L’Hermitte’s is associated with a number of conditions including arthritis, cervical spondylosis, disc compression, pernicious anaemia, tumours and multiple sclerosis. In many cases, the cause cannot be found.

Because the cervical spinal cord is a frequent target for multiple sclerosis it is a very common symptom of MS. Aproximately two thirds of people with multiple sclerosis experience L’Hermitte’s symptom at some point during the course of their disease.

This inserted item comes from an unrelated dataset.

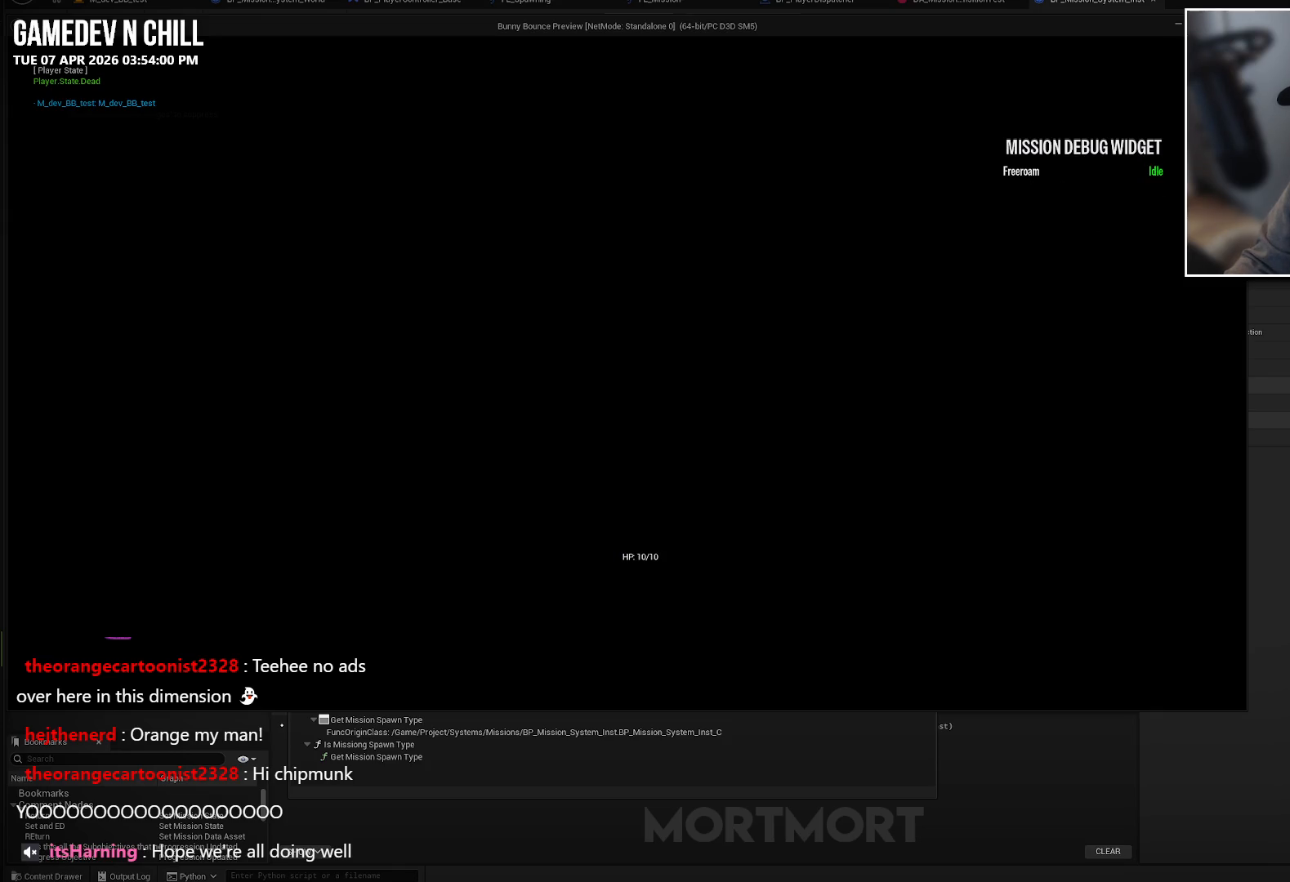
{"buttons": ["A"], "left_stick": "left", "right_stick": "up-right", "events": [[100, "left_stick", "down-right"], [250, "left_stick", "down"], [450, "right_stick", "up-right"], [483, "left_stick", "left"], [500, "A", "down"]]}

In MS, L’Hermitte’s is an indicator of lesions in the cervical spine (the part of spine in the neck). Movement of the neck causes the damaged nerves (the demyelinated neurons) to be stretched and send erroneous signals. The symptoms can occur anywhere below the neck and many people with MS find that it moves around their body from one day to the next.

George

Hi George

thanks for replying. Thats what I thought - perhaps the signals were getting all confused. Guess I’ll wait and see what the neuro makes of it when I get seen.